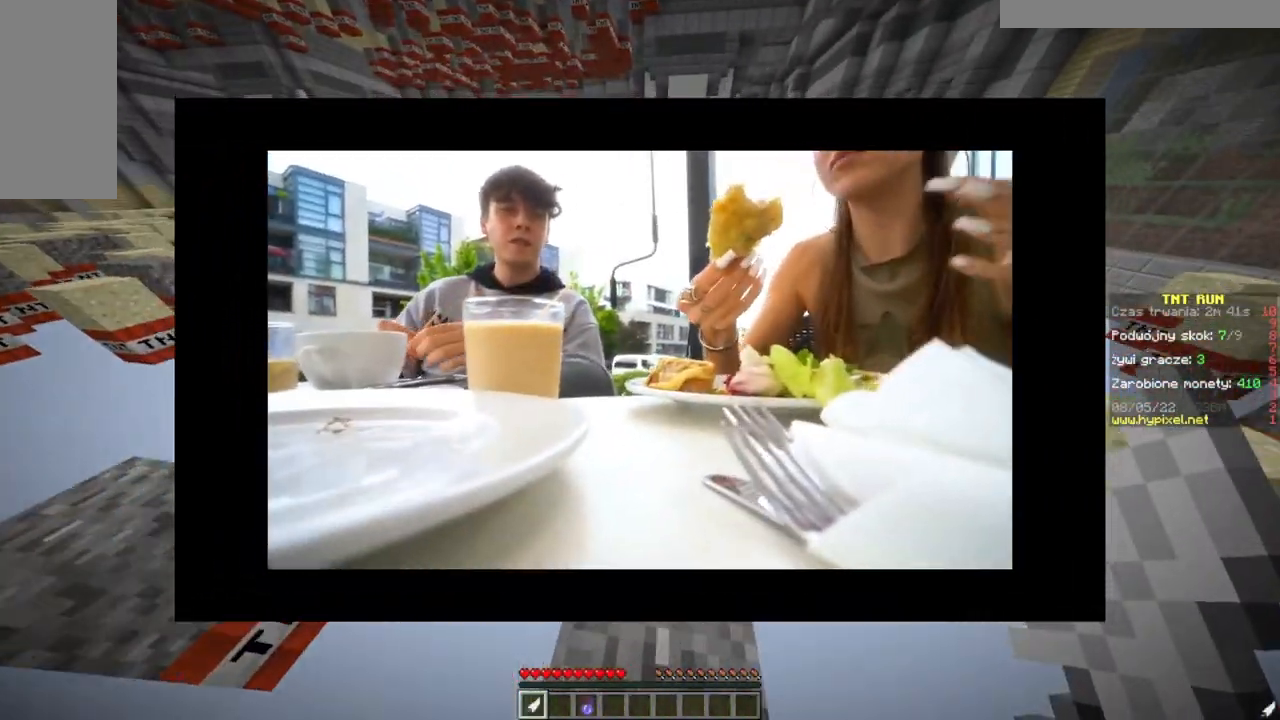
{"keys": ["a", "w"], "mouse": [], "events": [[184, "a", "down"], [234, "d", "up"]]}
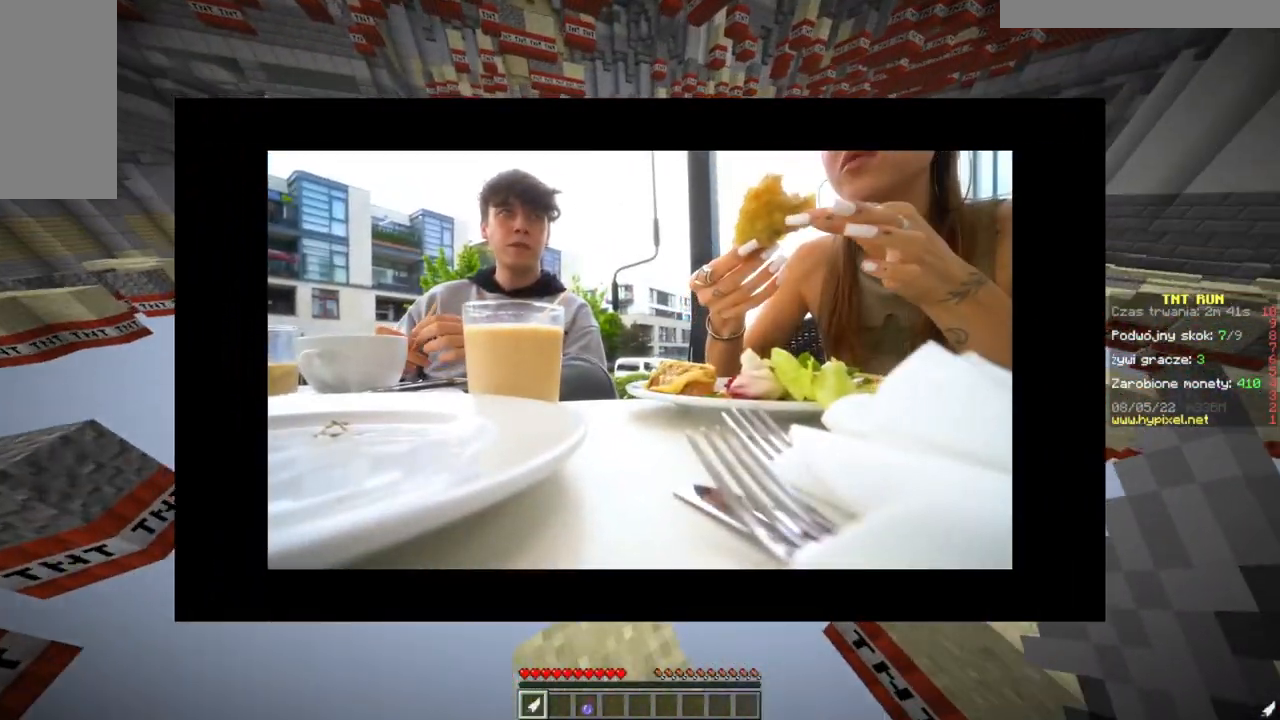
{"keys": ["d", "w"], "mouse": [], "events": [[317, "a", "up"], [317, "d", "down"]]}
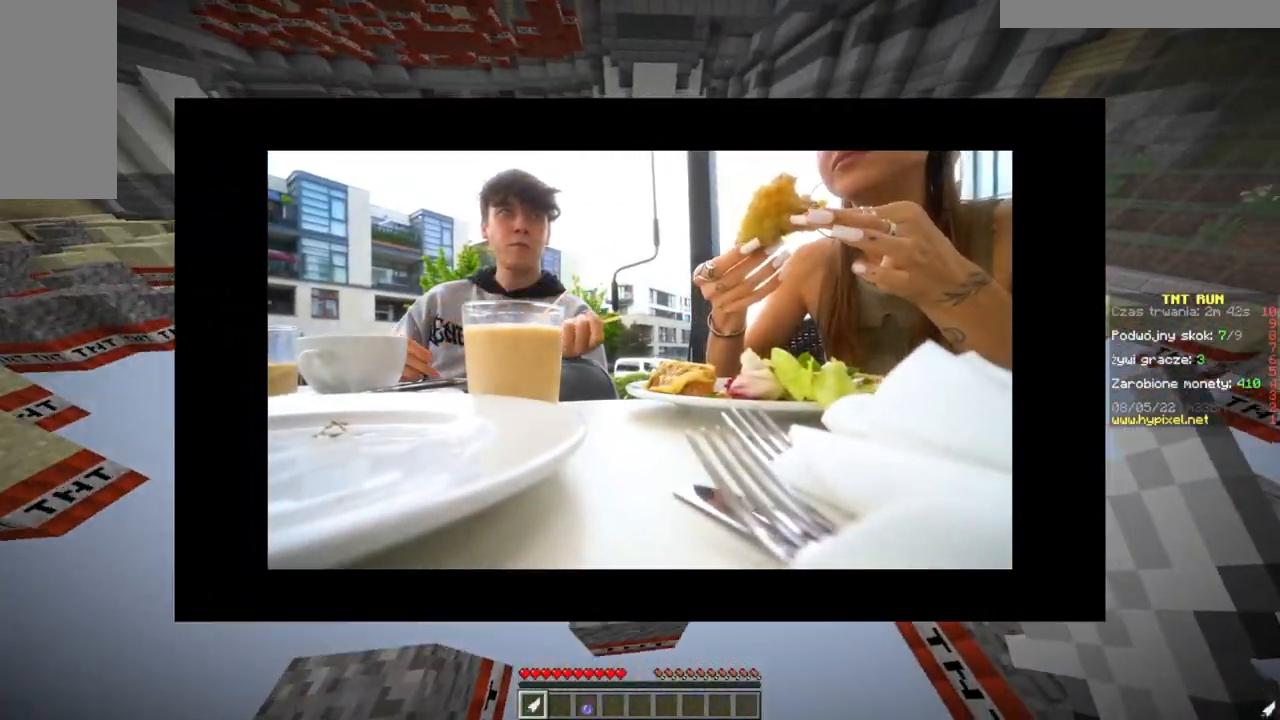
{"keys": ["d", "w"], "mouse": [], "events": [[267, "d", "up"], [400, "d", "down"]]}
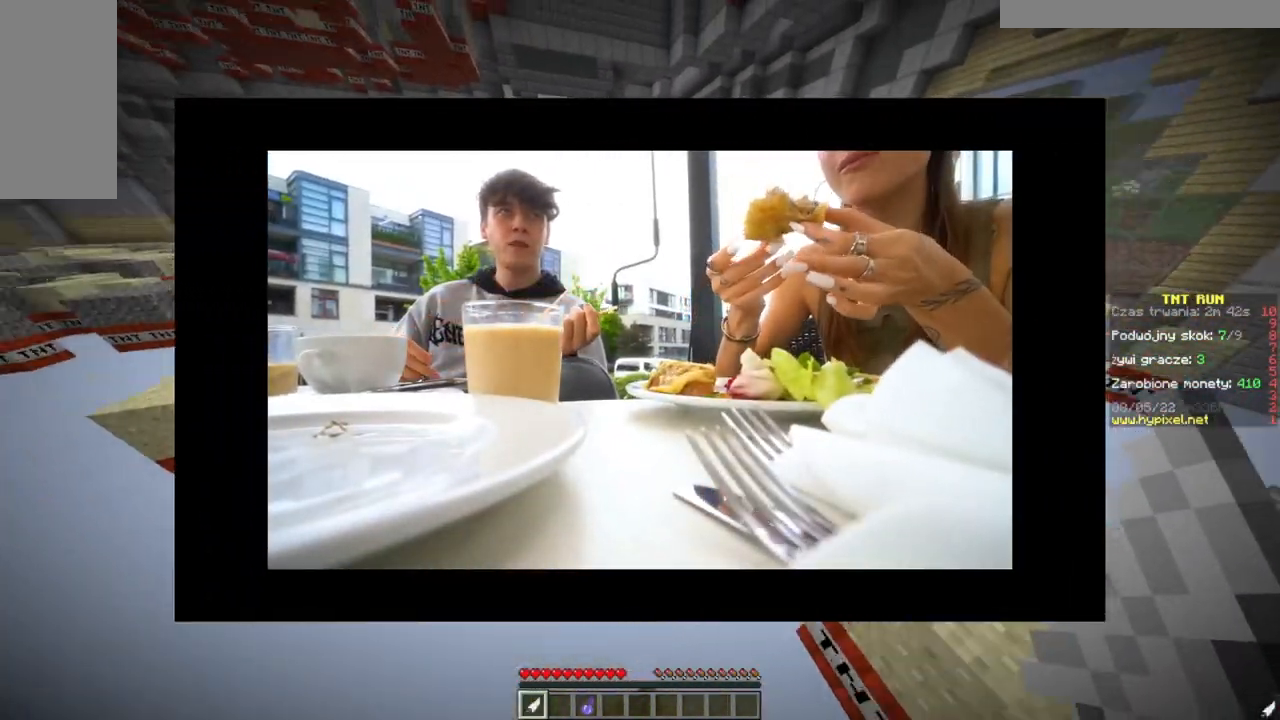
{"keys": ["a", "w"], "mouse": [], "events": [[200, "a", "down"], [233, "d", "up"]]}
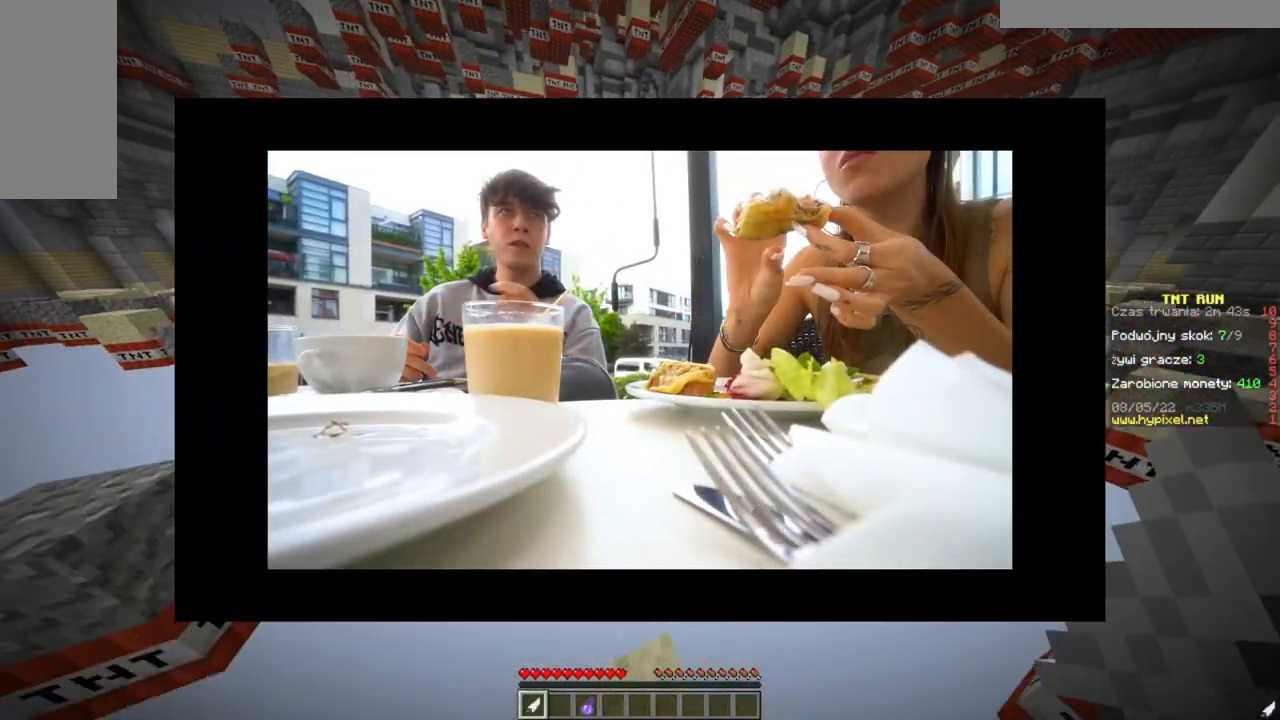
{"keys": ["w"], "mouse": [], "events": [[250, "a", "up"], [317, "d", "down"], [434, "d", "up"]]}
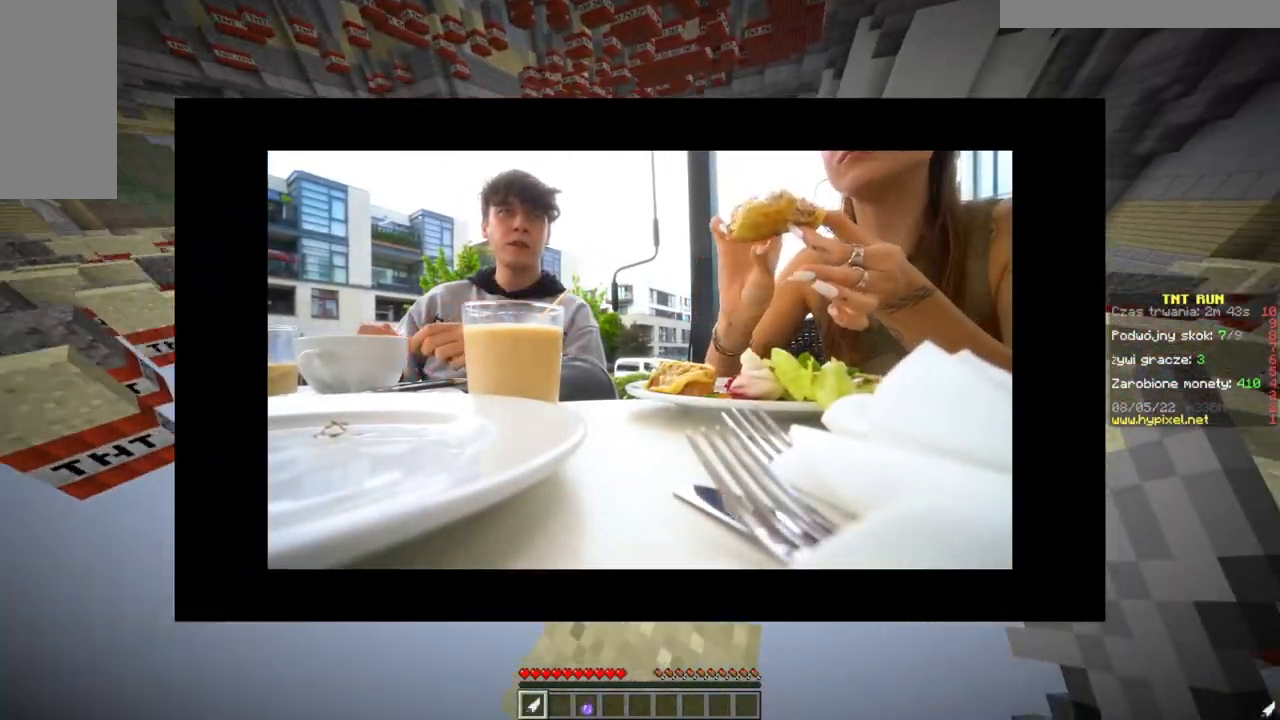
{"keys": ["a", "w"], "mouse": [], "events": [[233, "d", "down"], [417, "a", "down"], [450, "d", "up"]]}
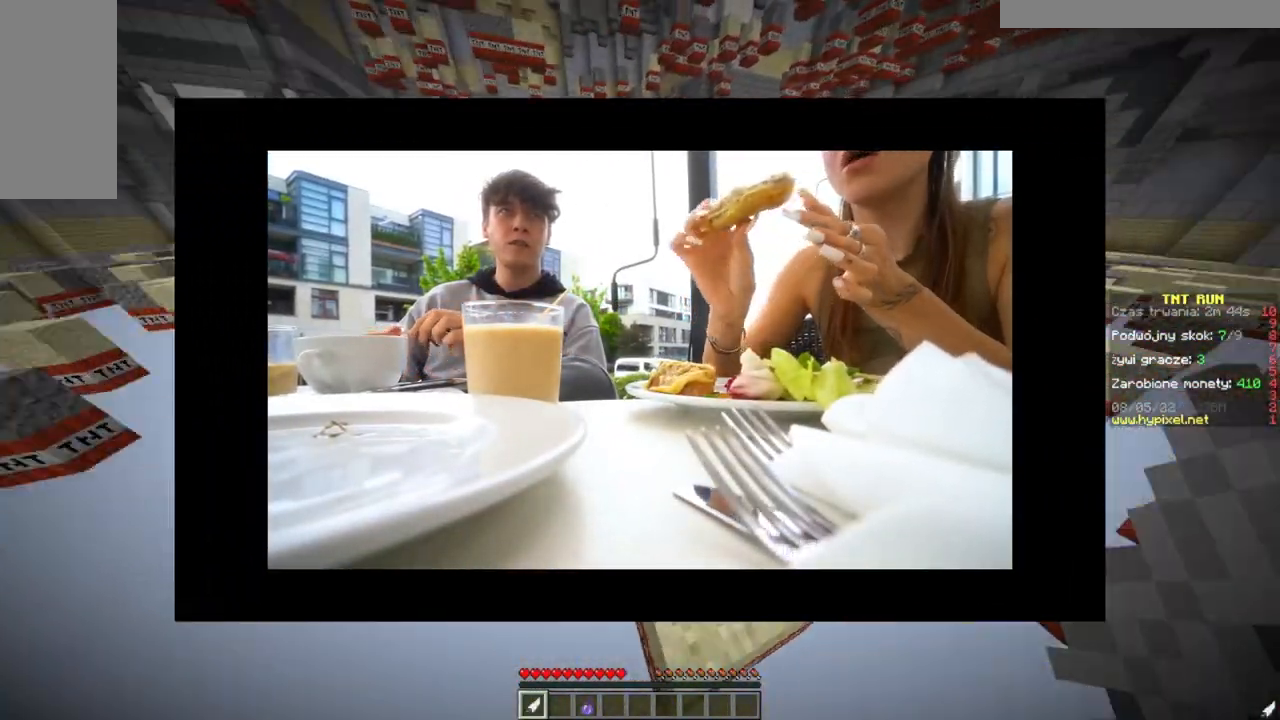
{"keys": ["a", "w"], "mouse": [], "events": []}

Task
Please return all lines from the records that hold the word "down".

Task solution
{"keys": ["a", "w"], "mouse": [], "events": [[184, "a", "down"], [234, "d", "up"]]}
{"keys": ["d", "w"], "mouse": [], "events": [[317, "a", "up"], [317, "d", "down"]]}
{"keys": ["d", "w"], "mouse": [], "events": [[267, "d", "up"], [400, "d", "down"]]}
{"keys": ["a", "w"], "mouse": [], "events": [[200, "a", "down"], [233, "d", "up"]]}
{"keys": ["w"], "mouse": [], "events": [[250, "a", "up"], [317, "d", "down"], [434, "d", "up"]]}
{"keys": ["a", "w"], "mouse": [], "events": [[233, "d", "down"], [417, "a", "down"], [450, "d", "up"]]}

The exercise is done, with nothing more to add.